◆ **Exercise aim**:
Give back every line of the material below that has the string "våra".

◆ **Collected material**:
Segment Open

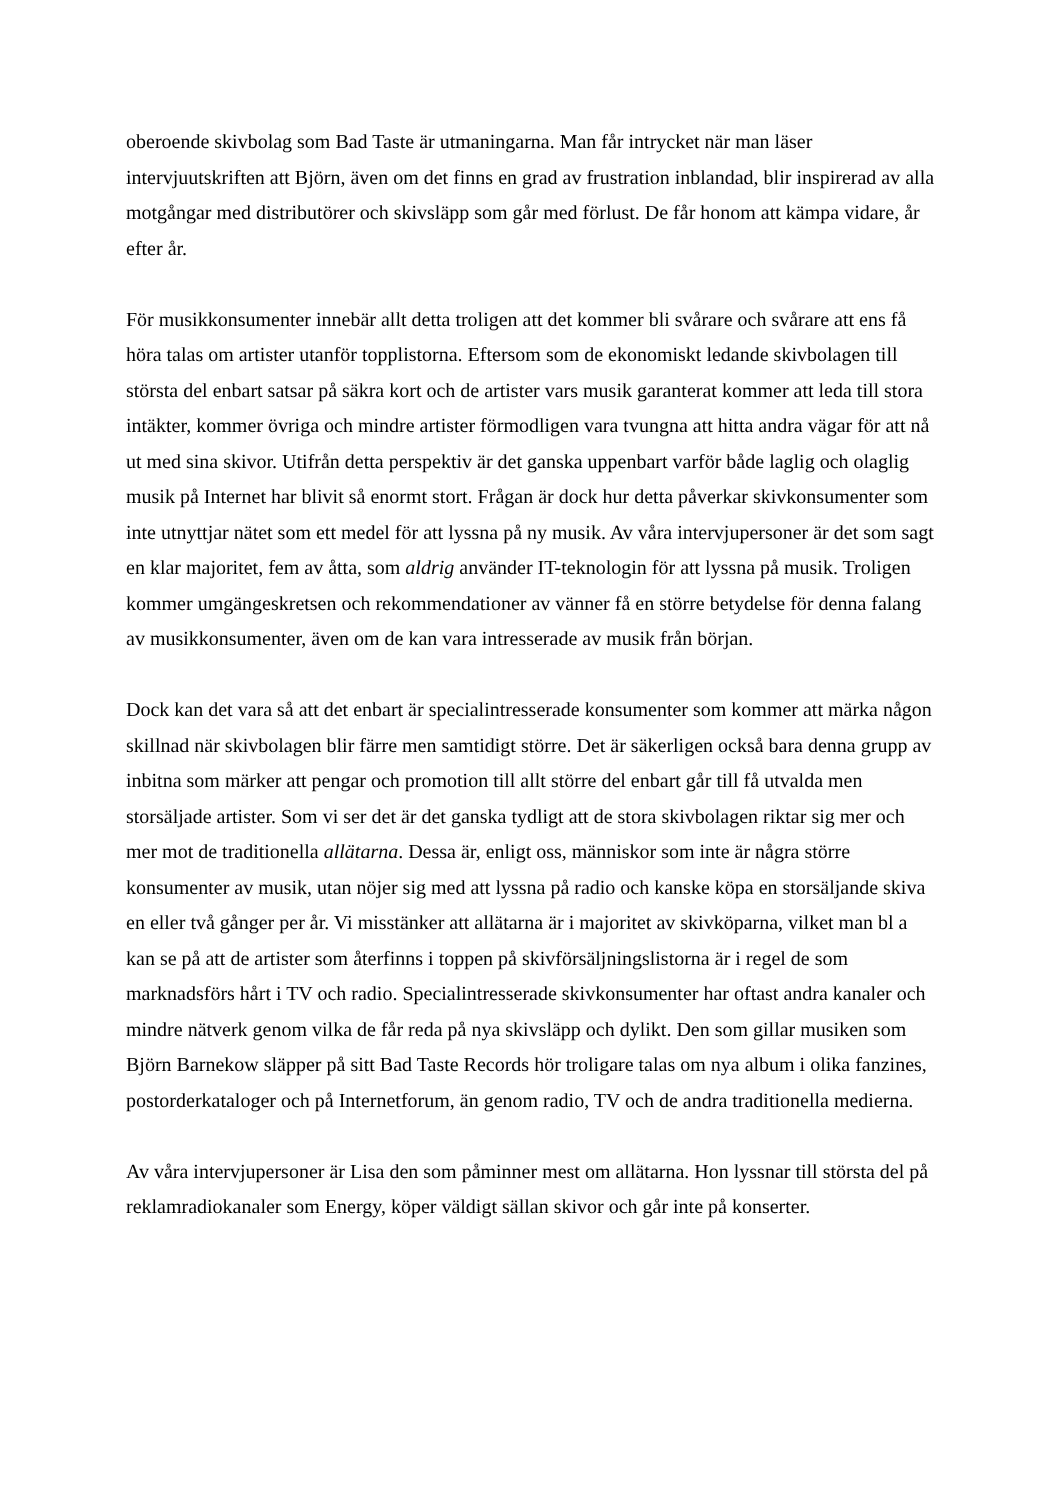oberoende skivbolag som Bad Taste är utmaningarna. Man får intrycket när man läser intervjuutskriften att Björn, även om det finns en grad av frustration inblandad, blir inspirerad av alla motgångar med distributörer och skivsläpp som går med förlust. De får honom att kämpa vidare, år efter år.
För musikkonsumenter innebär allt detta troligen att det kommer bli svårare och svårare att ens få höra talas om artister utanför topplistorna. Eftersom som de ekonomiskt ledande skivbolagen till största del enbart satsar på säkra kort och de artister vars musik garanterat kommer att leda till stora intäkter, kommer övriga och mindre artister förmodligen vara tvungna att hitta andra vägar för att nå ut med sina skivor. Utifrån detta perspektiv är det ganska uppenbart varför både laglig och olaglig musik på Internet har blivit så enormt stort. Frågan är dock hur detta påverkar skivkonsumenter som inte utnyttjar nätet som ett medel för att lyssna på ny musik. Av våra intervjupersoner är det som sagt en klar majoritet, fem av åtta, som aldrig använder IT-teknologin för att lyssna på musik. Troligen kommer umgängeskretsen och rekommendationer av vänner få en större betydelse för denna falang av musikkonsumenter, även om de kan vara intresserade av musik från början.
Dock kan det vara så att det enbart är specialintresserade konsumenter som kommer att märka någon skillnad när skivbolagen blir färre men samtidigt större. Det är säkerligen också bara denna grupp av inbitna som märker att pengar och promotion till allt större del enbart går till få utvalda men storsäljade artister. Som vi ser det är det ganska tydligt att de stora skivbolagen riktar sig mer och mer mot de traditionella allätarna. Dessa är, enligt oss, människor som inte är några större konsumenter av musik, utan nöjer sig med att lyssna på radio och kanske köpa en storsäljande skiva en eller två gånger per år. Vi misstänker att allätarna är i majoritet av skivköparna, vilket man bl a kan se på att de artister som återfinns i toppen på skivförsäljningslistorna är i regel de som marknadsförs hårt i TV och radio. Specialintresserade skivkonsumenter har oftast andra kanaler och mindre nätverk genom vilka de får reda på nya skivsläpp och dylikt. Den som gillar musiken som Björn Barnekow släpper på sitt Bad Taste Records hör troligare talas om nya album i olika fanzines, postorderkataloger och på Internetforum, än genom radio, TV och de andra traditionella medierna.
Av våra intervjupersoner är Lisa den som påminner mest om allätarna. Hon lyssnar till största del på reklamradiokanaler som Energy, köper väldigt sällan skivor och går inte på konserter.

Segment Closed

◆ **Completed task**:
För musikkonsumenter innebär allt detta troligen att det kommer bli svårare och svårare att ens få höra talas om artister utanför topplistorna. Eftersom som de ekonomiskt ledande skivbolagen till största del enbart satsar på säkra kort och de artister vars musik garanterat kommer att leda till stora intäkter, kommer övriga och mindre artister förmodligen vara tvungna att hitta andra vägar för att nå ut med sina skivor. Utifrån detta perspektiv är det ganska uppenbart varför både laglig och olaglig musik på Internet har blivit så enormt stort. Frågan är dock hur detta påverkar skivkonsumenter som inte utnyttjar nätet som ett medel för att lyssna på ny musik. Av våra intervjupersoner är det som sagt en klar majoritet, fem av åtta, som aldrig använder IT-teknologin för att lyssna på musik. Troligen kommer umgängeskretsen och rekommendationer av vänner få en större betydelse för denna falang av musikkonsumenter, även om de kan vara intresserade av musik från början.
Av våra intervjupersoner är Lisa den som påminner mest om allätarna. Hon lyssnar till största del på reklamradiokanaler som Energy, köper väldigt sällan skivor och går inte på konserter.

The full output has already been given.